■ **Text for analysis**:
━━━━━━━━━━━━━━━━

The Fourier power density looks good, too.
ListPlot[PeriodogramArray[intensity[eta]][[2 ;; 2000]], {PlotRange -> All, Joined -> True}]
I've plotted elements [[2;;2000]]
because the whole plot is just a wad of unresolved stuff. Element 1 is the zero frequency term, large and uninteresting. Note the small peaks between the larger ones: there's really some "tick, tock" going on. There's some feature in the sound that alternates from pulse to pulse. Investigating this is left for the future.
To get an accurate period and a pulse profile, we'll fold and resample the data. First, choose how many resampled points to have per pulse period. This shouldn't be critical: it should be enough to resolve the persistent features in the pulses without oversampling them too much.
samplesPerTick = 1000;
The resampling function periodicDecimate
filters and resamples the data so that there are exactly samplesPerTick
samples per pulse period.
periodicDecimate[dat_Audio, frequency_Quantity] := ArrayResample[intensity[dat],
Scaled[frequency samplesPerTick/AudioSampleRate[dat]], Antialiasing -> True]
Now, take the average signal in modular time, with the modulus being the assumed pulse period. The resampling makes this a simple array manipulation.
fold[dat_Audio, frequency_Quantity] :=
With[{dd = periodicDecimate[dat, frequency]},
Mean /@ Transpose[ArrayReshape[dd,
{Floor[Length[dd]/samplesPerTick], samplesPerTick}]]]
Now, a couple of parameters to restrict the frequency search space to minimize the chance of a spurious result.

━━━━━━━━━━━━━━━━

■ **Record extracts**:
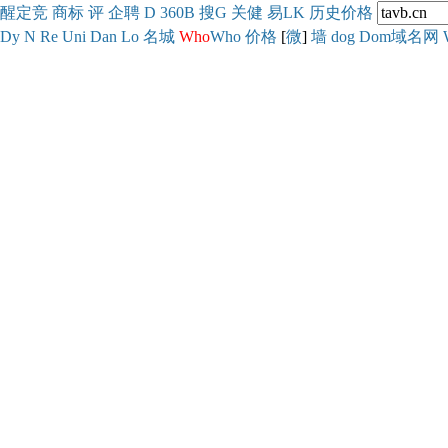
醒
定
竞
商
标
评
企
聘
D
360
B
搜
G
关健
易
LK
历史
价格
Dy
N
Re
Uni
Dan
Lo
名城
Who
Who
价格
[
微
]
墙
dog
Dom域名网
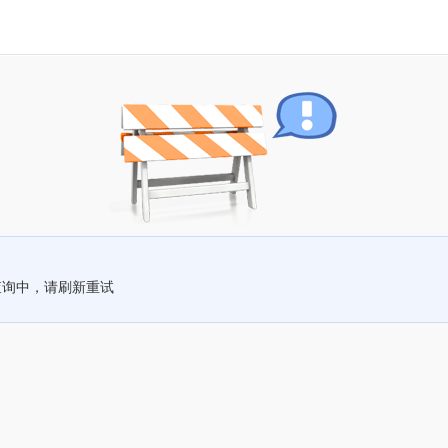
查询中，请刷新重试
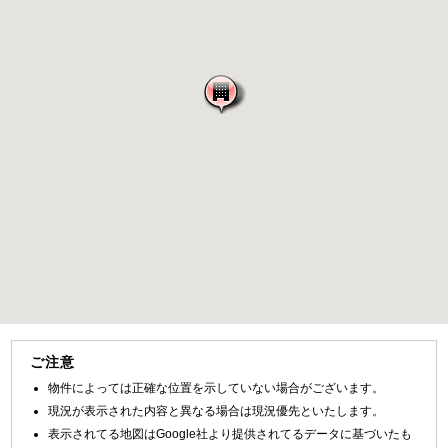
ご注意
物件によっては正確な位置を示していない場合がございます。
現況が表示された内容と異なる場合は現況優先といたします。
表示されてる地図はGoogle社より提供されてるデータに基づいたも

━━━━━━━━━━━━━━━━

Copy the passage of the pulse-folding text that begins at the words "samplesPerTick = 1000;" and ends after "simple array manipulation.", swapping "periodicDecimate" for "decimateByPeriod" throughout.

■ **Answer for the task**:
samplesPerTick = 1000;
The resampling function decimateByPeriod
filters and resamples the data so that there are exactly samplesPerTick
samples per pulse period.
decimateByPeriod[dat_Audio, frequency_Quantity] := ArrayResample[intensity[dat],
Scaled[frequency samplesPerTick/AudioSampleRate[dat]], Antialiasing -> True]
Now, take the average signal in modular time, with the modulus being the assumed pulse period. The resampling makes this a simple array manipulation.